The White House counters: Imports are ours to wrangle, tariffs included, especially against border-busting buddies like Mexico and Canada. Trump, ever the showman, dubs it a history-book blockbuster, hinting he’d crash the oral arguments himself – because nothing says “supreme” like a front-row tweetstorm.

Tariffs have already banked $195 billion by September, double last year’s haul, with trillions eyed ahead per budget boffins. Yale eggheads peg the household hit at $2,000 yearly – enough to buy a bike or two, if only the shops survive the squeeze.

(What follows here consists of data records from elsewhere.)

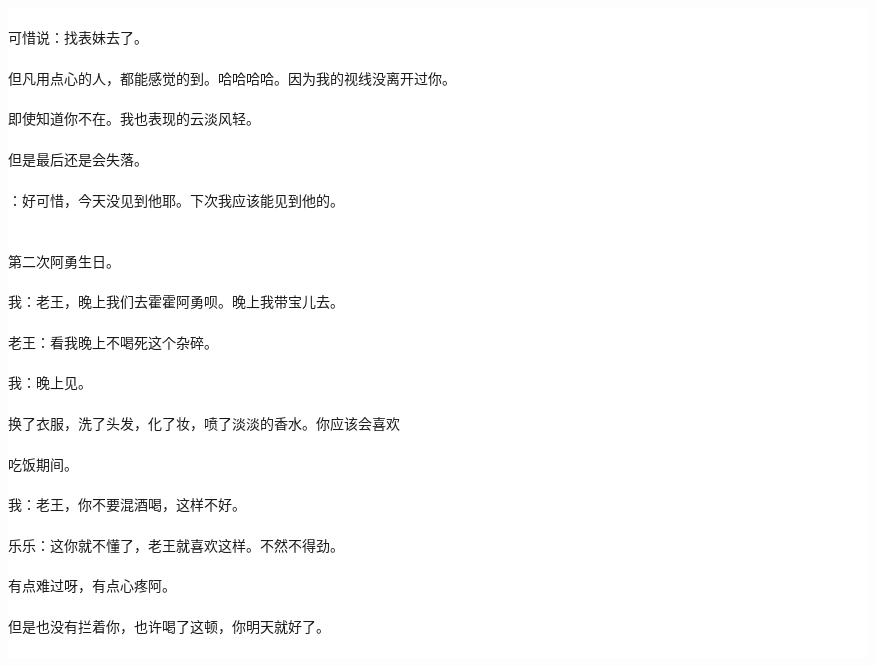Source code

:  </div>
 <br> 
 <div align="left">
  可惜说：找表妹去了。
 </div>
 <br> 
 <div align="left">
  但凡用点心的人，都能感觉的到。哈哈哈哈。因为我的视线没离开过你。
 </div>
 <br> 
 <div align="left">
  即使知道你不在。我也表现的云淡风轻。
 </div>
 <br> 
 <div align="left">
  但是最后还是会失落。
 </div>
 <br> 
 <div align="left">
  ：好可惜，今天没见到他耶。下次我应该能见到他的。
 </div>
 <br> 
 <br> 
 <div align="left">
  第二次阿勇生日。
 </div>
 <br> 
 <div align="left">
  我：老王，晚上我们去霍霍阿勇呗。晚上我带宝儿去。
 </div>
 <br> 
 <div align="left">
  老王：看我晚上不喝死这个杂碎。
 </div>
 <br> 
 <div align="left">
  我：晚上见。
 </div>
 <br> 
 <div align="left">
  换了衣服，洗了头发，化了妆，喷了淡淡的香水。你应该会喜欢
 </div>
 <br> 
 <div align="left">
  吃饭期间。
 </div>
 <br> 
 <div align="left">
  我：老王，你不要混酒喝，这样不好。
 </div>
 <br> 
 <div align="left">
  乐乐：这你就不懂了，老王就喜欢这样。不然不得劲。
 </div>
 <br> 
 <div align="left">
  有点难过呀，有点心疼阿。
 </div>
 <br> 
 <div align="left">
  但是也没有拦着你，也许喝了这顿，你明天就好了。
 </div>
 <br> 
 <div align="left">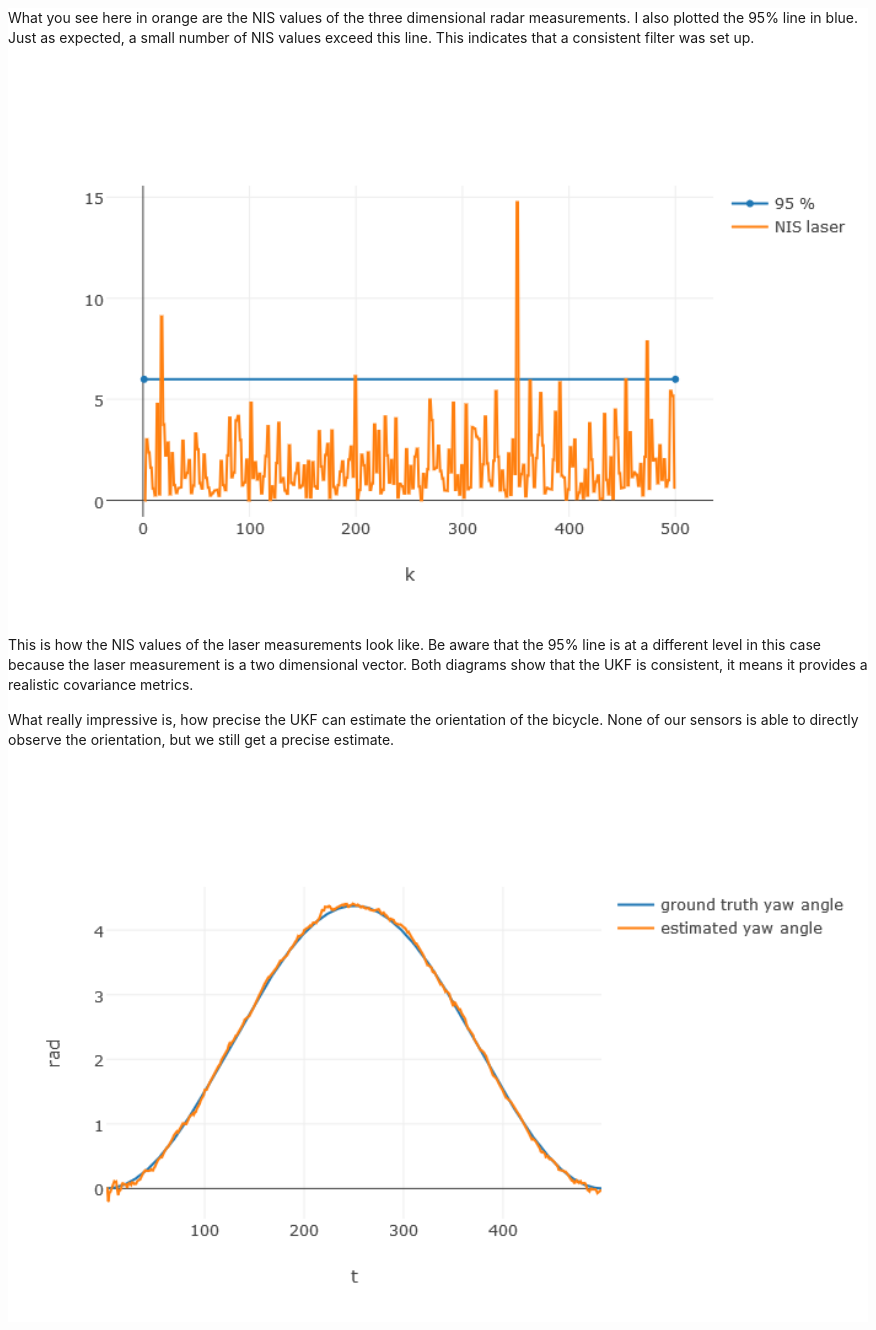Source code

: What you see here in orange are the NIS values of the three dimensional radar measurements. I also plotted the 95% line in blue. Just as expected, a small number of NIS values exceed this line. This indicates that a consistent filter was set up.

<img src="./results/NIS_Laser_060.png" width="980" alt="Combined Image" />

This is how the NIS values of the laser measurements look like. Be aware that the 95% line is at a different level in this case because the laser measurement is a two dimensional vector. 
Both diagrams show that the UKF is consistent, it means it provides a realistic covariance metrics. 

What really impressive is, how precise the UKF can estimate the orientation of the bicycle. None of our sensors is able to directly observe the orientation, but we still get a precise estimate. 

<img src="./results/yaw_060.png" width="980" alt="Combined Image" />
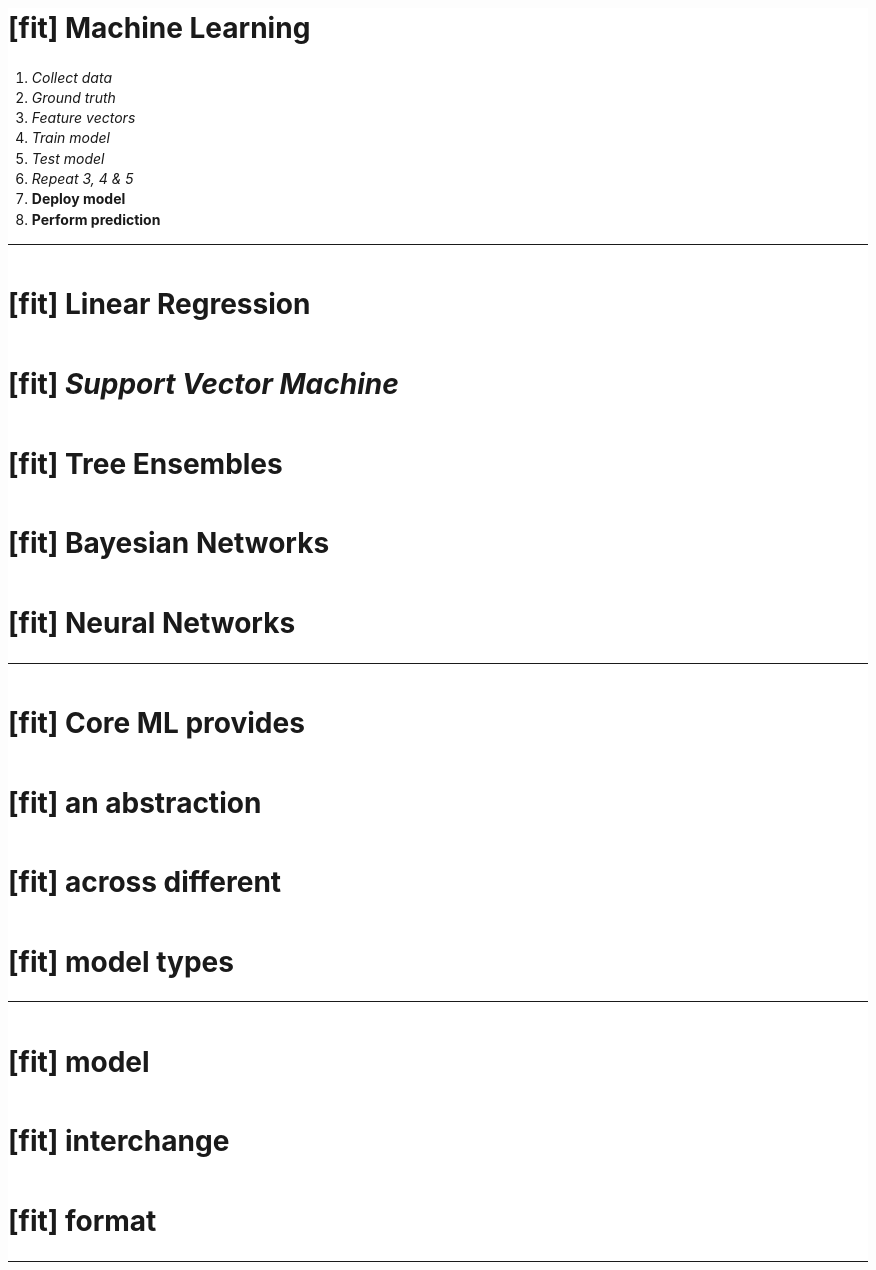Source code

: 
# [fit] Machine Learning

1. _Collect data_
2. _Ground truth_
3. _Feature vectors_
4. _Train model_
5. _Test model_
6. _Repeat 3, 4 & 5_
7. __Deploy model__
8. __Perform prediction__

---

# [fit] Linear Regression
# [fit] _Support Vector Machine_
# [fit] __Tree Ensembles__
# [fit] Bayesian Networks
# [fit] __Neural Networks__

---

# [fit] Core ML provides
# [fit] an __abstraction__
# [fit] across __different__
# [fit] model types

---

# [fit] model
# [fit] interchange
# [fit] __format__

---
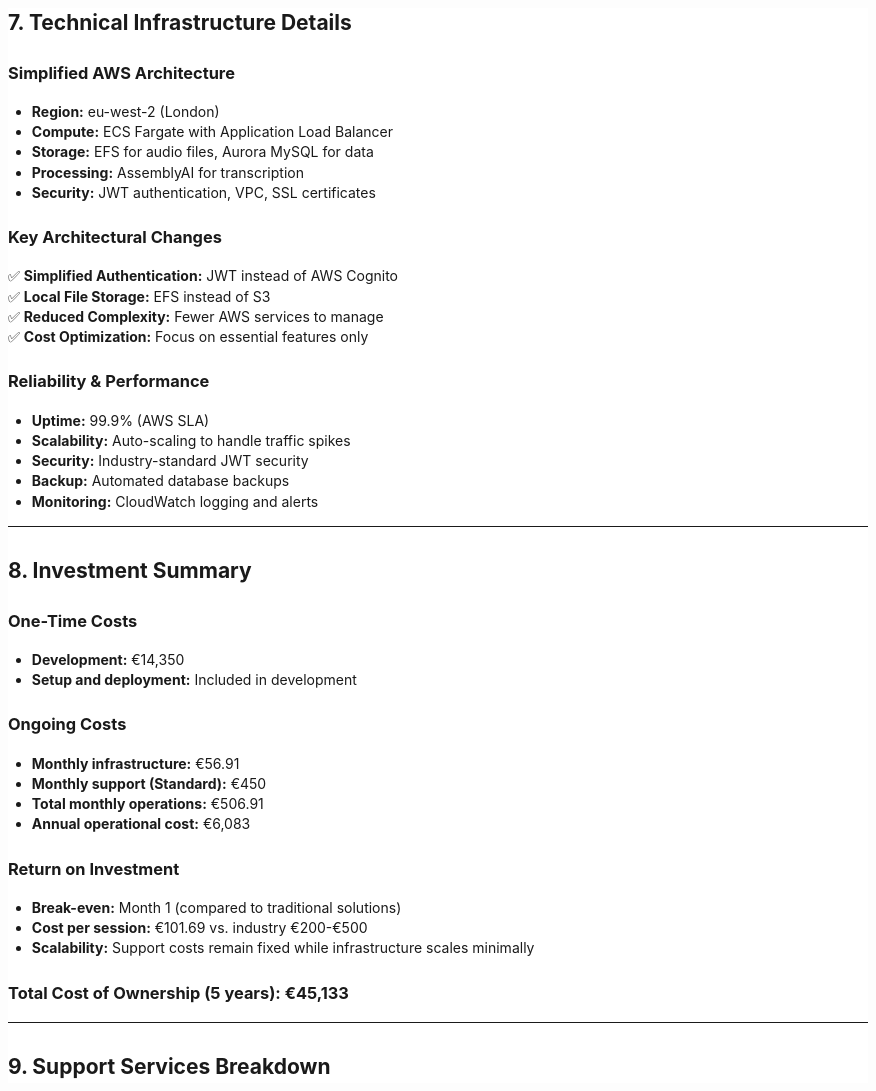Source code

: 
## 7. Technical Infrastructure Details

### Simplified AWS Architecture
- **Region:** eu-west-2 (London)
- **Compute:** ECS Fargate with Application Load Balancer
- **Storage:** EFS for audio files, Aurora MySQL for data
- **Processing:** AssemblyAI for transcription
- **Security:** JWT authentication, VPC, SSL certificates

### Key Architectural Changes
✅ **Simplified Authentication:** JWT instead of AWS Cognito  
✅ **Local File Storage:** EFS instead of S3  
✅ **Reduced Complexity:** Fewer AWS services to manage  
✅ **Cost Optimization:** Focus on essential features only  

### Reliability & Performance
- **Uptime:** 99.9% (AWS SLA)
- **Scalability:** Auto-scaling to handle traffic spikes
- **Security:** Industry-standard JWT security
- **Backup:** Automated database backups
- **Monitoring:** CloudWatch logging and alerts

---

## 8. Investment Summary

### One-Time Costs
- **Development:** €14,350
- **Setup and deployment:** Included in development

### Ongoing Costs
- **Monthly infrastructure:** €56.91
- **Monthly support (Standard):** €450
- **Total monthly operations:** €506.91
- **Annual operational cost:** €6,083

### Return on Investment
- **Break-even:** Month 1 (compared to traditional solutions)
- **Cost per session:** €101.69 vs. industry €200-€500
- **Scalability:** Support costs remain fixed while infrastructure scales minimally

### **Total Cost of Ownership (5 years): €45,133**

---

## 9. Support Services Breakdown
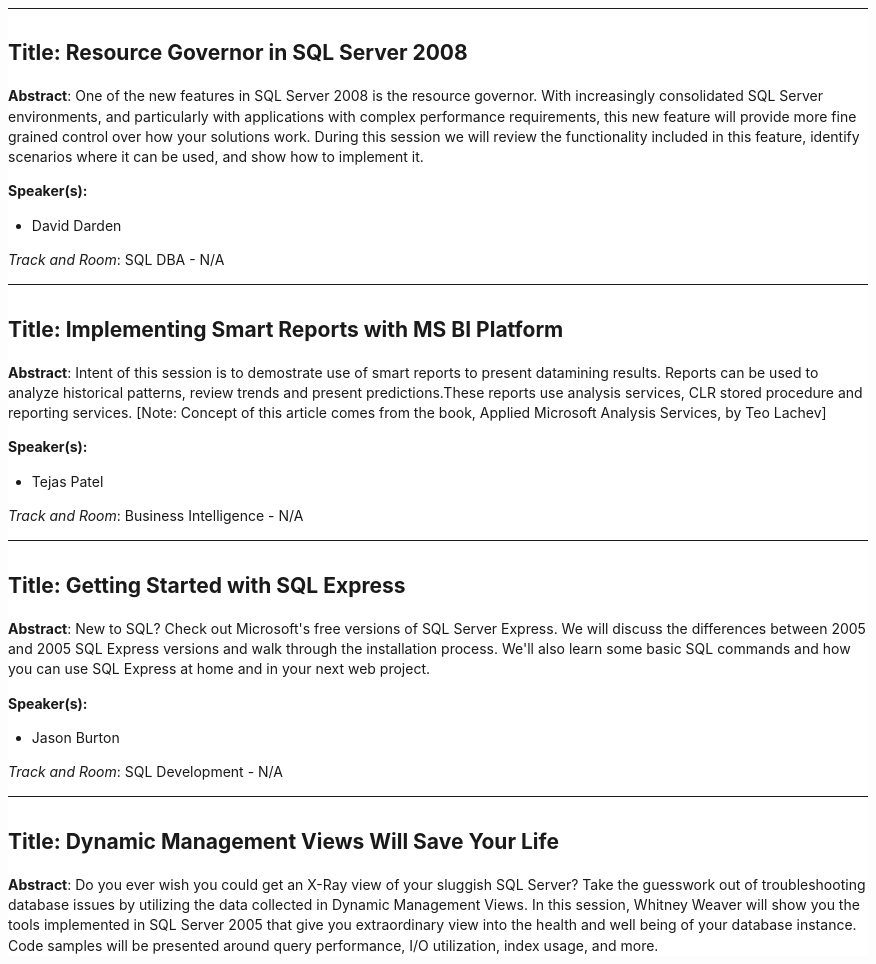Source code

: ----------------------------------------------------------------------------------- 
 
 
## Title: Resource Governor in SQL Server 2008
 
**Abstract**:
One of the new features in SQL Server 2008 is the resource governor.  With increasingly consolidated SQL Server environments, and particularly with applications with complex performance requirements, this new feature will provide more fine grained control over how your solutions work.  During this session we will review the functionality included in this feature, identify scenarios where it can be used, and show how to implement it.

 
**Speaker(s):**
- David Darden
 
*Track and Room*: SQL DBA - N/A
 
----------------------------------------------------------------------------------- 
 
 
## Title: Implementing Smart Reports with MS BI Platform
 
**Abstract**:
Intent of this session is to demostrate use of smart reports to present datamining results. Reports can be used to analyze historical patterns, review trends and present predictions.These reports use analysis services, CLR stored procedure and reporting services. [Note: Concept of this article comes from the book, Applied Microsoft Analysis Services, by Teo Lachev]
 
**Speaker(s):**
- Tejas Patel
 
*Track and Room*: Business Intelligence - N/A
 
----------------------------------------------------------------------------------- 
 
 
## Title: Getting Started with SQL Express
 
**Abstract**:
New to SQL?  Check out Microsoft's free versions of SQL Server Express.  We will discuss the differences between 2005 and 2005 SQL Express versions and walk through the installation process.  We'll also learn some basic SQL commands and how you can use SQL Express at home and in your next web project.
 
**Speaker(s):**
- Jason Burton
 
*Track and Room*: SQL Development - N/A
 
----------------------------------------------------------------------------------- 
 
 
## Title: Dynamic Management Views Will Save Your Life
 
**Abstract**:
Do you ever wish you could get an X-Ray view of your sluggish SQL Server?
Take the guesswork out of troubleshooting database issues by utilizing the
data collected in Dynamic Management Views. In this session, Whitney
Weaver will show you the tools implemented in SQL Server 2005 that give you
extraordinary view into the health and well being of your database instance.
Code samples will be presented around query performance, I/O utilization,
index usage, and more.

Lower courts twice waved green lights for the suits, but appellate umps split, four siding with executive elbow room. Now, Trump’s trio of justices stare down a power play dwarfing Biden’s loan-lift flop – foreign frolics, they argue, where courts should coast, not coast-check.

Holm? He’s less lofty, more legacy: 20 souls on payroll, a founder’s fire for freeing female freeriders from the curb. “Unaffordable gear clips wings before they flap,” he muses, propping his steed by the door. Surviving uncertainty means more than margins – it’s butts on bikes, not benches.

As autumn leaves swirl outside like confetti for a courtroom caper, Terry’s tale reminds us: Even in trade’s tangled trails, one determined rider can shift the chainring of change. Will the Supremes downshift the duties, or let the tariff train keep chugging? Pedal on, we watch.